Supplied information section start

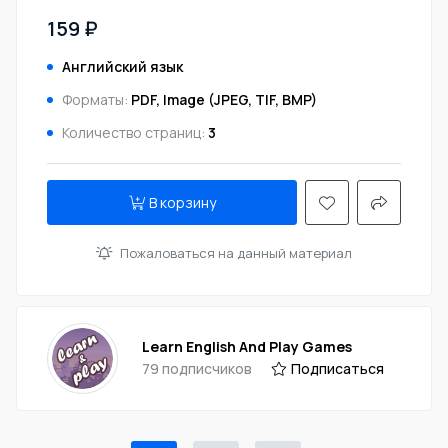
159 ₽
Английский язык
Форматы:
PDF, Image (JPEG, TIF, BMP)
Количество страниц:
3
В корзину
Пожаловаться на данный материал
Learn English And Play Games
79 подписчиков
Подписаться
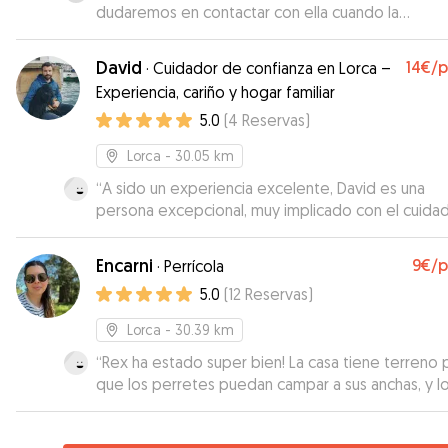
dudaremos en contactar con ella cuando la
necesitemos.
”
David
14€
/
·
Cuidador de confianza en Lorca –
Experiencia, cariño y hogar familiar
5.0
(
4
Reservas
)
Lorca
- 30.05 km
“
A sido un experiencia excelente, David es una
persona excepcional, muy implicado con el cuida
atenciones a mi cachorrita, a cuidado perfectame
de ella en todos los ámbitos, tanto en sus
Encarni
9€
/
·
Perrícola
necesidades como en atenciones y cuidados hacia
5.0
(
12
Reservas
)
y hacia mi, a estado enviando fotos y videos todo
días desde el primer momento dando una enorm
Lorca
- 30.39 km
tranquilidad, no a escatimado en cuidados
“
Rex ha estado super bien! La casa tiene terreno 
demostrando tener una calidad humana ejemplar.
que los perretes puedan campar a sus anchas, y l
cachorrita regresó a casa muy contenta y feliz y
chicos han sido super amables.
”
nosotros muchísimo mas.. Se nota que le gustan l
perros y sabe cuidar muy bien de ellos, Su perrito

Supplied information section end
Supplied information section start

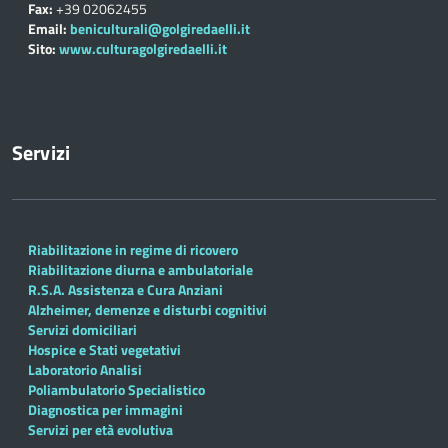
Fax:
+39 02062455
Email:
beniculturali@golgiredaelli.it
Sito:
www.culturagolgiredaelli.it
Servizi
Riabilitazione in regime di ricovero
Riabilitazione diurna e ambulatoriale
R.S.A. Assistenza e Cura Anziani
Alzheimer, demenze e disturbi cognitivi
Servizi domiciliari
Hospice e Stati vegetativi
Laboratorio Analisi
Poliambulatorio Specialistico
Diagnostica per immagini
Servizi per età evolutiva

Supplied information section end
Supplied information section start

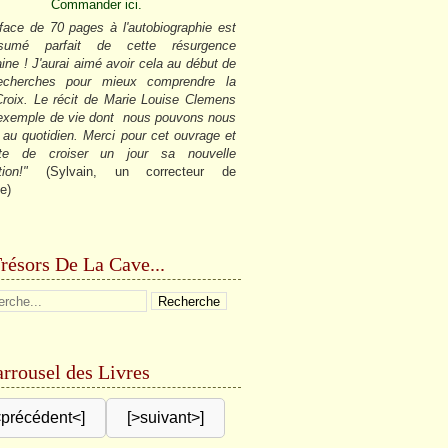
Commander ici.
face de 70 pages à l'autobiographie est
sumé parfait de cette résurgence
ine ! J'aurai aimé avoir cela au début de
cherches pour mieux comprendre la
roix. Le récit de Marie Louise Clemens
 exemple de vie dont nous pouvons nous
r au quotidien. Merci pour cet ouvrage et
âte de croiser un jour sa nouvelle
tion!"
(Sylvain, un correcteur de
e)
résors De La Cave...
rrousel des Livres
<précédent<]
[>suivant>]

Supplied information section end

▸ Written task
Pick out every line of the material above that contains the word "cuidados", and copy each of those lines in full.

▸ Output
necesidades como en atenciones y cuidados hacia
tranquilidad, no a escatimado en cuidados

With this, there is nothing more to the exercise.